The tourists never got to grips with a chase of that magnitude but still made 211 for eight, Rovman Powell’s unbeaten 79 coming too late to make a difference.

With the series already secure, England had nothing to lose and their top-order pair batted with abandon in a powerplay that brought 83 wicketless runs.

Duckett was a bundle of energy at the crease, skipping around and stepping inside the line to cue up a vast array of strokes.

The bowlers struggled to find a safe area to bowl and captain Shai Hope could not plug enough gaps in the field as Duckett reversed his hands, stepped outside off to open up square leg and carved anything short over the in-field.

When Alzarri Joseph tried to sharpen him up with a first-ball bouncer, he casually swatted it for six.

Smith’s tactics were more streamlined but no less effective, with an emphasis on big, bludgeoned shots down the ground.

Ben Duckett celebrates his half-century
Ben Duckett brought up his half-century off just 20 balls (Andrew Matthews/PA).

Duckett won the half-century sprint, bringing it up off just 20 balls, but Smith was just a couple behind. He hurried to his first T20 fifty for England with three sixes in four balls off an outmatched Romario Shepherd, with one particularly dazzling blow on the up over extra cover.

His attack ended after 26 brutal balls when he leaned back and hit Gudakesh Motie to Shimron Hetmyer on the boundary, for once lacking distance. Smith was only given his chance at the top of the order due to Phil Salt’s paternity leave, but the role already feels like his to lose.

The reward for removing him was the arrival of the series top run-scorer, Jos Buttler, who announced himself by rocking back and hammering Joseph over the crowd and into the concourse in front of the fast-food vans.

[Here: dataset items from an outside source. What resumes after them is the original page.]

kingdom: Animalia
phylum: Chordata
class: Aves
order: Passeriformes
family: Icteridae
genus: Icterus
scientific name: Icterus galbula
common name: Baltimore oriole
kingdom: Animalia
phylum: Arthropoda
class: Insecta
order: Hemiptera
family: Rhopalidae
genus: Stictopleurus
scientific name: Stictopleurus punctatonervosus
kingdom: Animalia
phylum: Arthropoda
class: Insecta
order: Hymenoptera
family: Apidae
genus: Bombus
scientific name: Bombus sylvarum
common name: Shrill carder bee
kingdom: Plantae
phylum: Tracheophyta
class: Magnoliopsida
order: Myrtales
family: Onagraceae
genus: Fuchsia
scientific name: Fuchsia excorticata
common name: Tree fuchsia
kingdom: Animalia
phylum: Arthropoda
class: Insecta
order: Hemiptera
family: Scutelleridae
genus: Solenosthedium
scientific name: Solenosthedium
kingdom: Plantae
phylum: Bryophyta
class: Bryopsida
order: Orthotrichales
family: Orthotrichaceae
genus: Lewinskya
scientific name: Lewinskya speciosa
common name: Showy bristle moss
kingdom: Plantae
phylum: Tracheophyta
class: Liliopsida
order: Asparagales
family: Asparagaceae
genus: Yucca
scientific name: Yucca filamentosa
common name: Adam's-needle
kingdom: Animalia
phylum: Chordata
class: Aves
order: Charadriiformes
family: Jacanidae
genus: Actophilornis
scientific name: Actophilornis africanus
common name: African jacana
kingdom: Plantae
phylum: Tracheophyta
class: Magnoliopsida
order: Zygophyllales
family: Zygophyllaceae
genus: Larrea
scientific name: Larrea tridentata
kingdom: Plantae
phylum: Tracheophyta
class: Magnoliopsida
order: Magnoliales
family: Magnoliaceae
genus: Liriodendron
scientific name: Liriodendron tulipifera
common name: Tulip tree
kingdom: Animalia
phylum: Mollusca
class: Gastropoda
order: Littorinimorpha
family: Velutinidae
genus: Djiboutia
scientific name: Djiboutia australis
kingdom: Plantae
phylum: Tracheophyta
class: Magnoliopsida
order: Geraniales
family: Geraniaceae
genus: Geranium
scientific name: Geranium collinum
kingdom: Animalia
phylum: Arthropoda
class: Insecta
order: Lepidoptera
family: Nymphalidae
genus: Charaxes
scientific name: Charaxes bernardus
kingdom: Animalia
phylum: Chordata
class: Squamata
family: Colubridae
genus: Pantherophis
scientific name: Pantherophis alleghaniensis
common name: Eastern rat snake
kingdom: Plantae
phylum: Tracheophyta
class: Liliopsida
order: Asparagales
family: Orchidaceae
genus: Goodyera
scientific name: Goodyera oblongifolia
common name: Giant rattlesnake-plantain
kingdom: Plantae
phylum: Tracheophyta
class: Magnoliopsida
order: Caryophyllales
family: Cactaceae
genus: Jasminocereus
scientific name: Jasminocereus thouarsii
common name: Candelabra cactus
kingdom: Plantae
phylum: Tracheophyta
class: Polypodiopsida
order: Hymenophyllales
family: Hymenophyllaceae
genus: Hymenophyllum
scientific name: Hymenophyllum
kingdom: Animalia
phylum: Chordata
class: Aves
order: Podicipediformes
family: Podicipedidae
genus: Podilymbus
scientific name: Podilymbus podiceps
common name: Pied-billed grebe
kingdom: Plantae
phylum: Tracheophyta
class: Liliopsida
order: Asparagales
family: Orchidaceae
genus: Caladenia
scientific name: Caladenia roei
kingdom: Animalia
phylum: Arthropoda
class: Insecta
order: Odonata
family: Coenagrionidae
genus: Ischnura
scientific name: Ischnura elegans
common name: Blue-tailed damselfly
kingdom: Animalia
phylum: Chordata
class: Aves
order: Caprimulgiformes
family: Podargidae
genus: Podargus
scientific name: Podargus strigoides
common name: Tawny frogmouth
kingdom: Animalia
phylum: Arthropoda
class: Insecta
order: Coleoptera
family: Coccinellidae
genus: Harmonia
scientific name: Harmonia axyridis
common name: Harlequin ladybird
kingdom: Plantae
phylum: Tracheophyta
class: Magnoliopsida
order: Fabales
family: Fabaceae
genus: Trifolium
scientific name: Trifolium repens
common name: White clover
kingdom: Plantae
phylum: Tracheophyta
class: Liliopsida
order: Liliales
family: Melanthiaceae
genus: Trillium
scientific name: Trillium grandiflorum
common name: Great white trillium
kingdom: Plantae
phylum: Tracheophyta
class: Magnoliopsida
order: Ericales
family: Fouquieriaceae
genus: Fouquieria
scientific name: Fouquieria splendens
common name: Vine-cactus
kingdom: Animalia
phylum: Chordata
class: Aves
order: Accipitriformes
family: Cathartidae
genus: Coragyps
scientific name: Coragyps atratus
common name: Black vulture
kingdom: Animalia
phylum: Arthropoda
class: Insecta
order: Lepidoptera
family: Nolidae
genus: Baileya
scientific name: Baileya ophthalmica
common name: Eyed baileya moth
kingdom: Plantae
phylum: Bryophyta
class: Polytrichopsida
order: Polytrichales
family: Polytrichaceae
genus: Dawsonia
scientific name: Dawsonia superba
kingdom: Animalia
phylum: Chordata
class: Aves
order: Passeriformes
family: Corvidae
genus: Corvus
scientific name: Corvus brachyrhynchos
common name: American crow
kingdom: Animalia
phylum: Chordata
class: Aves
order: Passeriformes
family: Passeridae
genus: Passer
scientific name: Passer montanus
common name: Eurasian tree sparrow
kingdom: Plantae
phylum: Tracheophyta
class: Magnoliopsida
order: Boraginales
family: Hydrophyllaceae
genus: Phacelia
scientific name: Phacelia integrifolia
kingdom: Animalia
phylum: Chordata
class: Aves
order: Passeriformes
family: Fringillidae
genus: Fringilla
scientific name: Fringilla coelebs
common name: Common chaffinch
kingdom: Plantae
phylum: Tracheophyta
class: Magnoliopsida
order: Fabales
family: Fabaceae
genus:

Buttler perished after skying a wide ball from Sherfane Rutherford and Duckett saw a first century evade him when he lost his leg stump to Akeal Hosein, but the runs kept flowing.

Brook hit 35no, including eight off the last two balls to level Australia’s record score at the same ground in 2013, while Jacob Bethell produced another electric cameo worth 36no from only 16 balls. That included three mighty sixes in succession off Motie and a wonderfully inventive reverse flick to deep third.

It looked a tall order for an brow-beaten West Indies and so it proved, Luke Wood and Liam Dawson taking care of the openers Evin Lewis and Johnson Charles in single figures.

Luke Wood celebrates taking the wicket of West Indies’ Johnson Charles
Luke Wood picked up three wickets (Andrew Matthews/PA).

Hetmyer smashed three sixes as he burned brightly and briefly, attempting a fourth off Bethell’s left-arm spin but finding the fielder.

Hope went down fighting with 45 before being bounced out by Brydon Carse and Powell took a hefty chunk out of the winning margin, but the chase never quite caught fire.

Rutherford and Shepherd mustered one run between them as Adil Rashid spun out both, with Wood returning to pick up two more late wickets at the death.